Last year, Maestri was at Thousand Oaks Surgical Hospital undergoing his third knee replacement. Dr. Shahriar Ghodsian, a pulmonary and critical-care specialist, was working with Maestri’s orthopedic surgeon. He checked on the patient before and after surgery.

“Something about his voice, his look, the size of his hands, everything just kind of looked a little bit on the outside of the norm,” said Ghodsian, who’s on staff at Cedars-Sinai Medical Center in Los Angeles and has moved much of his practice to Thousand Oaks. He told Maestri he might have acromegaly.

“I just kind of casually mentioned it,” he said.

Maestri was not a believer. He already had been told by a doctor he didn’t have the condition. About a month later, he was having an impacted wisdom tooth pulled in Camarillo by Dr. Marwood Stout, an oral surgeon.

“He took one look at me and asked me if I was aware that I might have acromegaly,” Maestri said.

A blood test confirmed the diagnosis, showing abnormal levels of growth hormone. An MRI revealed a benign tumor on his pituitary gland.

The condition affects about six of 100,000 adults.

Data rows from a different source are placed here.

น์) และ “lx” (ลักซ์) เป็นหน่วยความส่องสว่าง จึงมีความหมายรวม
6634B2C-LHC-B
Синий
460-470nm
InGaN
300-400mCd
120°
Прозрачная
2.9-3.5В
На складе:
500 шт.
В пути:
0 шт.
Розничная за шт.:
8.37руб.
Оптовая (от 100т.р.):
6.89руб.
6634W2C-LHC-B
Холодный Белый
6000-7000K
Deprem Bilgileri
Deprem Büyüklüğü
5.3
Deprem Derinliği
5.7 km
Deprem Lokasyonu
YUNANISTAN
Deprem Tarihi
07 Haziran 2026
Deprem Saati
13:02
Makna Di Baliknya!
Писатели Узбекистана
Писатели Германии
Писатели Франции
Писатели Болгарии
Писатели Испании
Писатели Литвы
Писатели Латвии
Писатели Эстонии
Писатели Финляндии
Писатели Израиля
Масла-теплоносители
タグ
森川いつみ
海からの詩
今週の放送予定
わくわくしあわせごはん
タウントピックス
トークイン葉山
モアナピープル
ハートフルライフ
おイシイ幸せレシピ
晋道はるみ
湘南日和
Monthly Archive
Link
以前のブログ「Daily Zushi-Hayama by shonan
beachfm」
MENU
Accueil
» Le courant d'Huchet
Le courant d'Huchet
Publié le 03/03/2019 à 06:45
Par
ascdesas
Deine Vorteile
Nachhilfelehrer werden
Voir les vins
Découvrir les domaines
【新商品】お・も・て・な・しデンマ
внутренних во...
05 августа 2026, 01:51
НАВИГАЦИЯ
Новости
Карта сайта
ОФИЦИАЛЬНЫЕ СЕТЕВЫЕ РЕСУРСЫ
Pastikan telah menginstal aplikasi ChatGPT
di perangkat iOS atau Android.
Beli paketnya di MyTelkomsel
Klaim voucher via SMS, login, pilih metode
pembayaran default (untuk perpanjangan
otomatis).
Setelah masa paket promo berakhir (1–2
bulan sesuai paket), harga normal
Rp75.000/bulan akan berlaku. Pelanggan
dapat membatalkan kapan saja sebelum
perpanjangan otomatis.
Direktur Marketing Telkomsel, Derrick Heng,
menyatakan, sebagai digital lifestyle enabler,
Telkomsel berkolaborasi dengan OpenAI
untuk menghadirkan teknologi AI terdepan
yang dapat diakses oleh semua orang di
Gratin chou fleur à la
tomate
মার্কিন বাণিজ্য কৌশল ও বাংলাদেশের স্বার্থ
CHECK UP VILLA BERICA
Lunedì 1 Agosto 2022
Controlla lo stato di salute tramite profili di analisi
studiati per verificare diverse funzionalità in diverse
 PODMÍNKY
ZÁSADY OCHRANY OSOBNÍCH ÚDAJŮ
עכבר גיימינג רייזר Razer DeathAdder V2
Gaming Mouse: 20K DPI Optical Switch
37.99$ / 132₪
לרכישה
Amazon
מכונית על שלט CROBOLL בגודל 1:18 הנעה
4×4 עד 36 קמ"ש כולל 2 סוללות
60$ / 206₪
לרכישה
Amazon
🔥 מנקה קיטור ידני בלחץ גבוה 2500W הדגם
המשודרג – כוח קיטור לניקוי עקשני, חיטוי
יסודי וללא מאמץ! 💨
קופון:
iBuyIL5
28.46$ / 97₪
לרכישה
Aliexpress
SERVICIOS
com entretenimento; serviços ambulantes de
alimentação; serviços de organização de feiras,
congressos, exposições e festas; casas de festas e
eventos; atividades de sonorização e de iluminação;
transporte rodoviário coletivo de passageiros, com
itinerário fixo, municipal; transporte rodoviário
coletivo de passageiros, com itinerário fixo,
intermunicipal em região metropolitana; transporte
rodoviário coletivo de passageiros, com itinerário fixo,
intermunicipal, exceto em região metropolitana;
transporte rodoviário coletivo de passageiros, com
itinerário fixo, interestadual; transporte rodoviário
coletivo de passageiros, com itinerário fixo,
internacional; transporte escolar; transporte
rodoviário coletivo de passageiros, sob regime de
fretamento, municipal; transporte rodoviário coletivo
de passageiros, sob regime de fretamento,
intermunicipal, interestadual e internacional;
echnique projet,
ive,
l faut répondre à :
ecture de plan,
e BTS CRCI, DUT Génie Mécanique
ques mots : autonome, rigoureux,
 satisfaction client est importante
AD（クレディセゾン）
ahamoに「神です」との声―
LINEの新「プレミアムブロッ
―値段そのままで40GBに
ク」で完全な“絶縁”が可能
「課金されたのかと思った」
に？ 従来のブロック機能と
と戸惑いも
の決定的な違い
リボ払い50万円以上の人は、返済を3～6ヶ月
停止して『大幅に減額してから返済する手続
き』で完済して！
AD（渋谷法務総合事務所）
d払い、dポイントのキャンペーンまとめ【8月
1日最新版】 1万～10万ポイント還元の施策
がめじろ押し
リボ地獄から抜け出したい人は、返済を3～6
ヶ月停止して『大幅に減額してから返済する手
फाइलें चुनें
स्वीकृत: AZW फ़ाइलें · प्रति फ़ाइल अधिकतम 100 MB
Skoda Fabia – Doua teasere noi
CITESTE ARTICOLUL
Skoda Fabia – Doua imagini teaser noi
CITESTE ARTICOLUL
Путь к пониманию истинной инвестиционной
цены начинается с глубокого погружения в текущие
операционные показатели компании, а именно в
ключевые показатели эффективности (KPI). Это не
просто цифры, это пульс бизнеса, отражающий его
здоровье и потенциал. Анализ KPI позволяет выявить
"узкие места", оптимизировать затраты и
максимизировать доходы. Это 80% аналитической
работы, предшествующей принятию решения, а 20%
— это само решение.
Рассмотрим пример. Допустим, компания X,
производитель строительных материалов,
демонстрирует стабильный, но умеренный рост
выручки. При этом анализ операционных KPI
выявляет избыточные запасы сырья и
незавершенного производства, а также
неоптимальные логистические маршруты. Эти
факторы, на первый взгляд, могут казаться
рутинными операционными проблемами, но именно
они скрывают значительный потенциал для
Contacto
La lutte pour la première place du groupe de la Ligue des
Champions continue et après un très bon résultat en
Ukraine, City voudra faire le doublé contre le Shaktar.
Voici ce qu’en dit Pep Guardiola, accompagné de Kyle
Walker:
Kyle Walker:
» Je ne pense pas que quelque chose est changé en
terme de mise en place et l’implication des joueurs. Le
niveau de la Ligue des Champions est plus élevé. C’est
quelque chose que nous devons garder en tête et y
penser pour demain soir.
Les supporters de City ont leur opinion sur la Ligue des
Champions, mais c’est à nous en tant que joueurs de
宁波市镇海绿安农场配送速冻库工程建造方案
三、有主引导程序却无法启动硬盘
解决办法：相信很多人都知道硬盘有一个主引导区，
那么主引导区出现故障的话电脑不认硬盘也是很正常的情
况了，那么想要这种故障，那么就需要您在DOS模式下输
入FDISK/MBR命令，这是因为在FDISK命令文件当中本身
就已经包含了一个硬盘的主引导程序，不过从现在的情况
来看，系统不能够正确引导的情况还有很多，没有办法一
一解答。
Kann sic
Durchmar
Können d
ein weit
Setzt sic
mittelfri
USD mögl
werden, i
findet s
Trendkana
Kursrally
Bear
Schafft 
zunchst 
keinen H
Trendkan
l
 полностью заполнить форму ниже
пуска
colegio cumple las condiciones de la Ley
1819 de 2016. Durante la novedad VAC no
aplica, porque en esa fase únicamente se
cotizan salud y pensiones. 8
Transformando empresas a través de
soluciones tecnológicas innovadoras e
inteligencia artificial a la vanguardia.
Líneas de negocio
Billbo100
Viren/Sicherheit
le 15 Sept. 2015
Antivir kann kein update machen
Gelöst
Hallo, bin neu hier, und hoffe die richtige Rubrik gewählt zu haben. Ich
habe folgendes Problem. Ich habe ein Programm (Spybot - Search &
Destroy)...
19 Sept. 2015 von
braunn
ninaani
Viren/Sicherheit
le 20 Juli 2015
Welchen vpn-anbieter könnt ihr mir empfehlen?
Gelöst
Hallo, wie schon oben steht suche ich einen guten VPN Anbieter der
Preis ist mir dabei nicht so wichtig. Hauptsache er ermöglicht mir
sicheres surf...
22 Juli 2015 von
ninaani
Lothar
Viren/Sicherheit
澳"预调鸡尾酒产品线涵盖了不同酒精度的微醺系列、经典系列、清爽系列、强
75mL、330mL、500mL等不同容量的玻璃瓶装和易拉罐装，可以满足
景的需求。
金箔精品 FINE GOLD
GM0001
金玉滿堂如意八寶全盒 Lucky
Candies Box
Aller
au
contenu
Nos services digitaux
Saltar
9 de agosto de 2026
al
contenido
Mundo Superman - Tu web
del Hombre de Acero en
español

It’s often not diagnosed because the physical changes occur slowly and subtly, said Dr. Hryar Shahinian, a surgeon whose specialties include pituitary tumors.

“People spend years, sometimes decades without being diagnosed,” he said.

The condition can also cause the heart to enlarge. It can cause polyps to form in the colon.

“We’re talking about heart failure and colon cancer,” said Shahinian, director of the Skull Base Institute in Los Angeles.

On April 27, Shahinian removed a tumor about the size of a garbanzo bean from the base of Maestri’s brain. Rather than going through the skull, he fed a tiny endoscope equipped with a camera through the nostril. It’s a minimally invasive procedure the surgeon helped develop in the 1990s. It’s nicknamed “same-day brain surgery,” and patients usually are released the day after, though Maestri stayed longer.

He was told not to blow his nose initially and to sleep in a reclining chair at an angle. The swelling in his fingers started to subside immediately. In the weeks that followed, his blood pressure gradually fell. He slept better. His shoes felt more spacious.

For the first time in as long as he can remember, he pulled the tab from a milk carton — a triumph that prompted an email to his surgeon.

“It’s incredible,” he said. “The thing I think of most is the enlarged heart and the optic eye nerve. My vision would have gotten worse. I could have died.”

He showered praise on the nurses at Thousand Oaks Surgical Hospital, his surgeon and especially on the doctors who took the time to piece together his symptoms.

“When you stop to think about it, he saved my life,” he said of Ghodsian, later directing the same praise at Stout, the oral surgeon. “He was getting paid to pull out a tooth. He saw something and said, ‘He might have this.’”

Maestri has no way to know definitively whether his knee or back problems were caused by acromegaly. He said he’s not bitter that his condition went undiagnosed for so many years. Instead, he feels fortunate to be diagnosed, to be the benefactor of a series of events he calls a fluke.

“I lucked out,” he said. “I really did.”